Have you ever watched TV shows like ‘Idols’, ‘The Voice’ or ‘Britain’s Got Talent”? These shows are very popular. And for good reason. We love to see others show their often hidden talents.
But next to those that show their talents, there are also many who fail. There’s something interesting about these people. Something that has nothing to do with their (lack of) talent on stage.
When you watch the interviews before their performances, you might notice something. Most of those who fail have something in common: their moms. Broader: their families and friends.
These families all say similar things. “She has always been singing at home and I always get goosebumps!” or “We love hearing him sing in the shower!”. They are proud. Genuinely proud. They are entitled to be.
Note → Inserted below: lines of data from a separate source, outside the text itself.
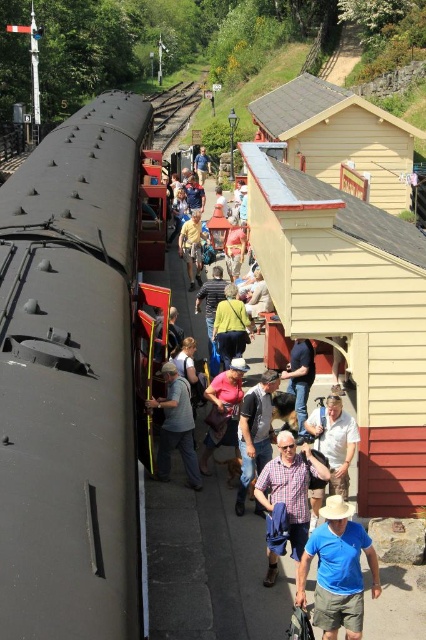
Question: Is matte black train at center above light brown leather jacket at center?

Choices:
 (A) no
 (B) yes

Answer: (A)

Question: Which point appears closest to the camera in this image?

Choices:
 (A) (164, 438)
 (B) (187, 321)
 (C) (100, 476)

Answer: (C)

Question: Can you confirm if blue cotton shirt at center is positioned above light brown leather jacket at center?

Choices:
 (A) no
 (B) yes

Answer: (A)

Question: Can you confirm if matte black train at center is smaller than blue cotton shirt at center?

Choices:
 (A) no
 (B) yes

Answer: (A)

Question: Based on their relative distances, which object is nearer to the brown wooden train track at upper center?

Choices:
 (A) blue cotton shirt at center
 (B) light brown leather jacket at center

Answer: (B)

Question: Among these points, which one is farthest from the camera?

Choices:
 (A) (31, 252)
 (B) (163, 90)
 (C) (305, 566)

Answer: (B)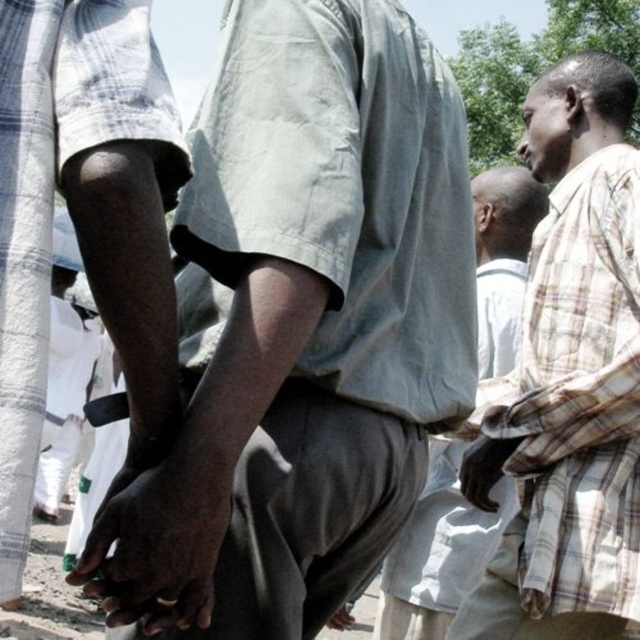
Question: Which is nearer to the plaid fabric shirt at right?

Choices:
 (A) light gray fabric pants at center
 (B) dark skin hand at center
 (C) light gray cotton shirt at center

Answer: (A)

Question: Which object is farther from the camera taking this photo?

Choices:
 (A) light gray fabric pants at center
 (B) dark skin hand at center
 (C) plaid fabric shirt at right

Answer: (A)

Question: Is plaid fabric shirt at right below light gray fabric pants at center?

Choices:
 (A) yes
 (B) no

Answer: (B)

Question: Can you confirm if light gray cotton shirt at center is wider than dark skin hand at center?

Choices:
 (A) no
 (B) yes

Answer: (B)

Question: Can you confirm if light gray cotton shirt at center is bigger than plaid fabric shirt at right?

Choices:
 (A) no
 (B) yes

Answer: (A)

Question: Which object is the farthest from the dark skin hand at center?

Choices:
 (A) light gray cotton shirt at center
 (B) plaid fabric shirt at right
 (C) light gray fabric pants at center

Answer: (C)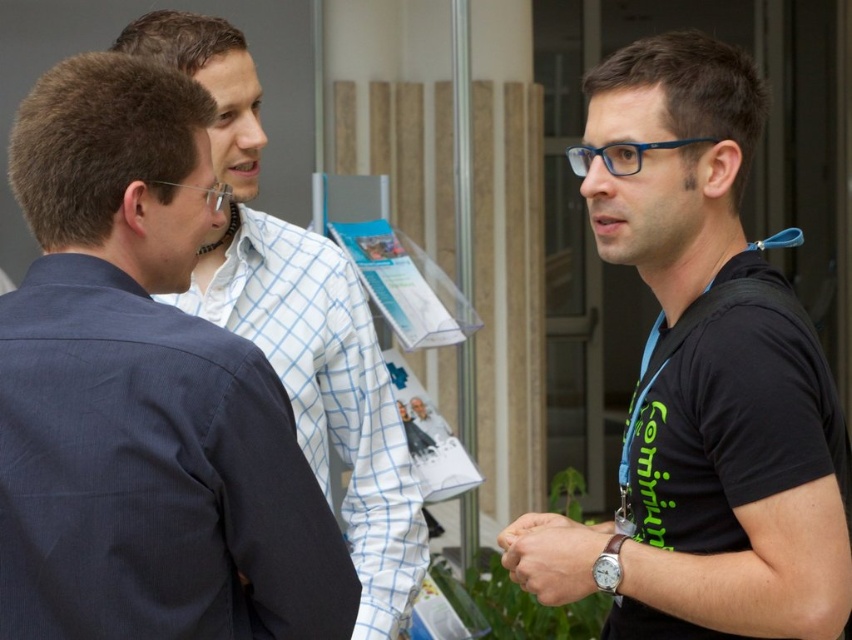
You are a photographer trying to capture a closeup of the leather wristwatch at lower right without including the blue fabric lanyard at right in the shot. Based on their positions, can you do this?

Yes, because the leather wristwatch at lower right is closer to the viewer than the blue fabric lanyard at right, so adjusting the camera angle to focus on the closer wristwatch while excluding the lanyard behind it is possible.

You are standing in front of the group of three people near the building entrance. You need to deliver a message to the person at point (527, 586) and the person at point (639, 410). Which person should you approach first if you want to reach the closer one first?

You should approach the person at point (527, 586) first because it is closer to you than the person at point (639, 410).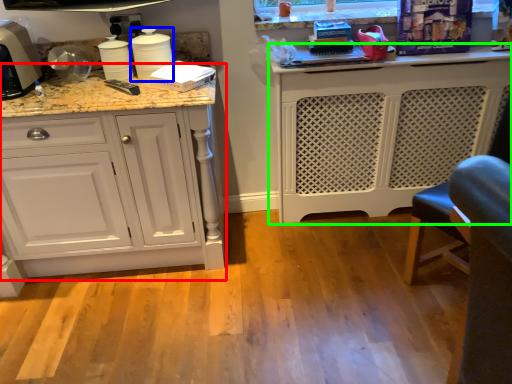
Question: Which object is the closest to the cabinetry (highlighted by a red box)? Choose among these: appliance (highlighted by a blue box) or cabinetry (highlighted by a green box).

Choices:
 (A) appliance
 (B) cabinetry

Answer: (A)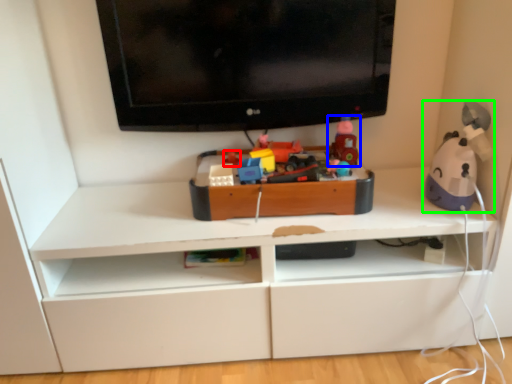
Question: Considering the real-world distances, which object is closest to toy (highlighted by a red box)? toy (highlighted by a blue box) or toy (highlighted by a green box).

Choices:
 (A) toy
 (B) toy

Answer: (A)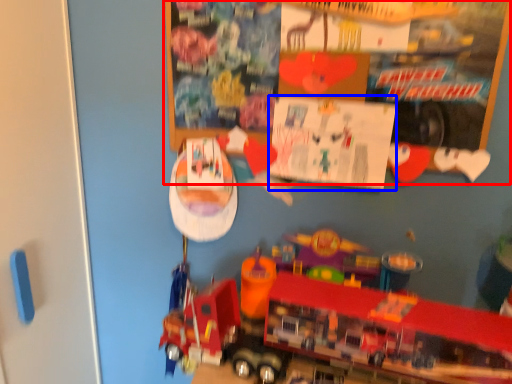
Question: Which object is closer to the camera taking this photo, bulletin board (highlighted by a red box) or poster page (highlighted by a blue box)?

Choices:
 (A) bulletin board
 (B) poster page

Answer: (A)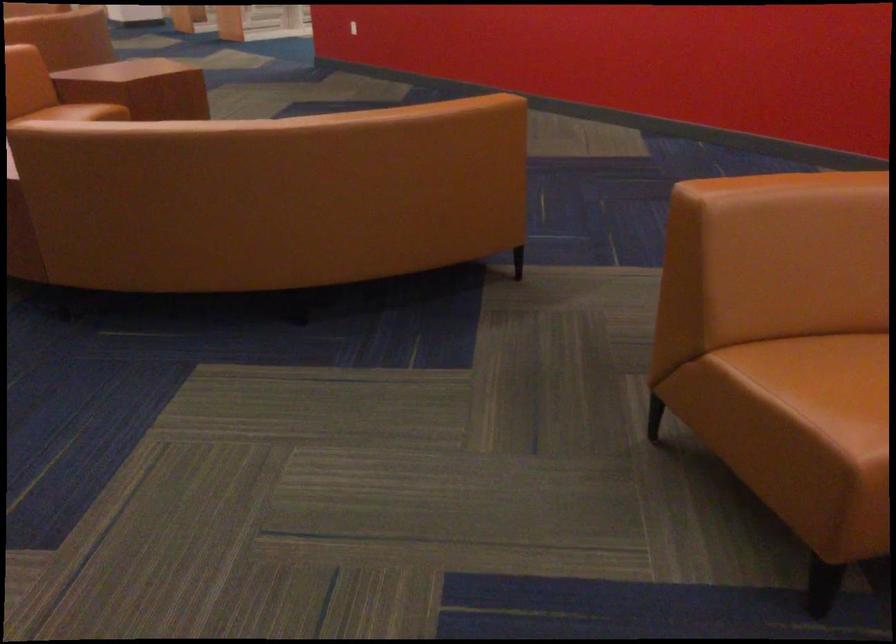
But they are not always right.
They say these things because they are family. Even though what they say might not be true. Because they don’t want to hurt their loved ones. But some also because see their relatives in a different way. They believe in them. You could say that they are in a bubble. One that will make the performer sound good. Even if they are bad.
You need feedback
To improve as a speaker, you need feedback. I’ve talked about getting feedback before, like in this video.
It’s crucial to get feedback. But not always fun or easy. You will hear things you don’t like.
But if you want to grow, you will need to treat the criticism as a gift. As something that will make you a better speaker.
That means you need to ask for feedback as much as you can.
But don’t ask your mom.
Like with the contestants of the talent shows, your mom, or your boyfriend or girlfriend, brother or sister, or someone else close to you, won’t be honest. They can’t. Granted, there are parents who are the most critical people you will meet. But most aren’t.
You will need to find feedback from those that have a certain expertise. Get it from someone with expertise of the content (someone from your industry). Or from someone who understands what it takes to be on stage.
Getting the right feedback
When asking for the feedback, you need to be ready. Ready for the answer, but also to help those that give the feedback to give you the best answer.
In his book “Confidence 2.0” the author, Rob Yeung, highlights three things that are important when asking for feedback. I agree very much with them. They are:
1. You need to give those you are asking for feedback ‘permission’.
Permission to be honest and negative. Make sure you tell them you want to improve. That it’s ok, in fact even good, to get negative feedback. Because that will help you improve.
2. Anonymous feedback works.
If possible, get people to give written feedback. When they write things down, they will be more honest. And when they write it down, knowing it can’t be traced to them, they will be more honest. Most people are afraid to give criticism. By making it anonymous, you help them be more honest.
3. Thank them for the feedback
Finally, make sure you thank people for their feedback. You will have the urge to reply. You will want to explain or counter. Don’t. It won’t help and people will be less eager to help you out the next time. If you ask for negative feedback, you know you won’t like it.
Accept the feedback, use it and improve.
And I’m sure your mom, dad or loved one is amazing. And loves you very much. But be careful with their feedback!